I went to see a public disputation between Rev. John Scott Porter, a Unitarian, and Dean Bagot, afterwards Vicar of Newry. It ended, as usual, in both parties thinking their champion victorious. Our own church was S. George's, which our family helped to build. It was a very dull Georgian building, with a huge "three-decker" pulpit in the midst. The oak seats, however, were handsome in their way, and so was the beautiful Corinthian portico. It was carved in Italy for Lord Bristol, the Volunteer Bishop of Derry, and, when his Palace at Ballyscullion was demolished, Dr. Alexander, Bishop of Down and Connor and Dromore, purchased it for S. George's. The Rev. R. W. Bland, late of Whiteabbey, was the incumbent; his curate, Rev. William Laurenson, an Oxford graduate, was a popular preacher, and, though he preached extempore, was never too long. It seems Mrs. Laurenson, in the gallery, made a signal with her pocket-handkerchief when it was time to wind up the discourse. As High Street was not always orderly in the evenings, the young ladies in our street went in a company to S. George's for mutual protection, and took notes of the sermons. Rev. A. C. Macartney was Vicar of Belfast. To Rev. William Laurenson succeeded Rev. William MacIlwaine. I heard him preach his first sermon as curate; he has told me that he unintentionally offended some of us by referring to "bats" as creatures unfriendly to the light, not knowing that there were Batts in the congregation. He was a learned man, and tried to make S. George's into a pro-cathedral, and did beautify it a good deal, brightening up the dull services; but the architecture of the church was too much against him. There used to be a transparency in the East window of David playing the harp.

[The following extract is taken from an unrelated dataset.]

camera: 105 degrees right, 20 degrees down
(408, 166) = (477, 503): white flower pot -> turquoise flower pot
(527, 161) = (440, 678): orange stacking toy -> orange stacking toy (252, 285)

The National Board of Education was a great subject of dispute among religious people; but my uncles were from the first in its favour, and put their village schools under the National system.
I must not conclude without a few words about the mail coaches, by which we used to get, by day or night, in about twelve hours from Belfast to Dublin or Derry. In fine weather an outside seat on the top of the Royal Mail was an exceedingly agreeable mode of travelling; we saw the country to much more advantage than from the railway, and, instead of skirting the dismal suburbs of the towns on the way, we dashed straight up the best streets to the chief hotel, where horses were changed, and a little crowd always collected to admire. The inside, however, was always stuffy, and often crowded; and the outside dangerous and uncomfortable in cold and wet weather. Besides, it was necessary to bespeak a place beforehand. I have driven 10 miles to Dromore for three successive mornings before I could get a seat in the Dublin coach. The red-coated coachmen and guards were fine manly fellows, and very friendly with the passengers, who, to be sure, always tipped them. The caravans, machines, and long cars that started from public-houses in Cromac Street, or in Ann Street at "The Highlandman," to take us to Ballynahinch or Newtownards, were poor affairs. The Derry coach started from the Donegall Arms, Castle Place (Robb's), and the Dublin coach from 10, Castle Street. The Carrickfergus and Larne coaches stopped in Donegall Street and North Street.
 Narcissus Batt was Founder of the Belfast Bank.
 Narcissus and Thomas were members of the Corporation for preserving and improving the port and harbour of Belfast.
This article appeared in the Ulster Journal of Archaeology, vol. II, no. 2, 1896.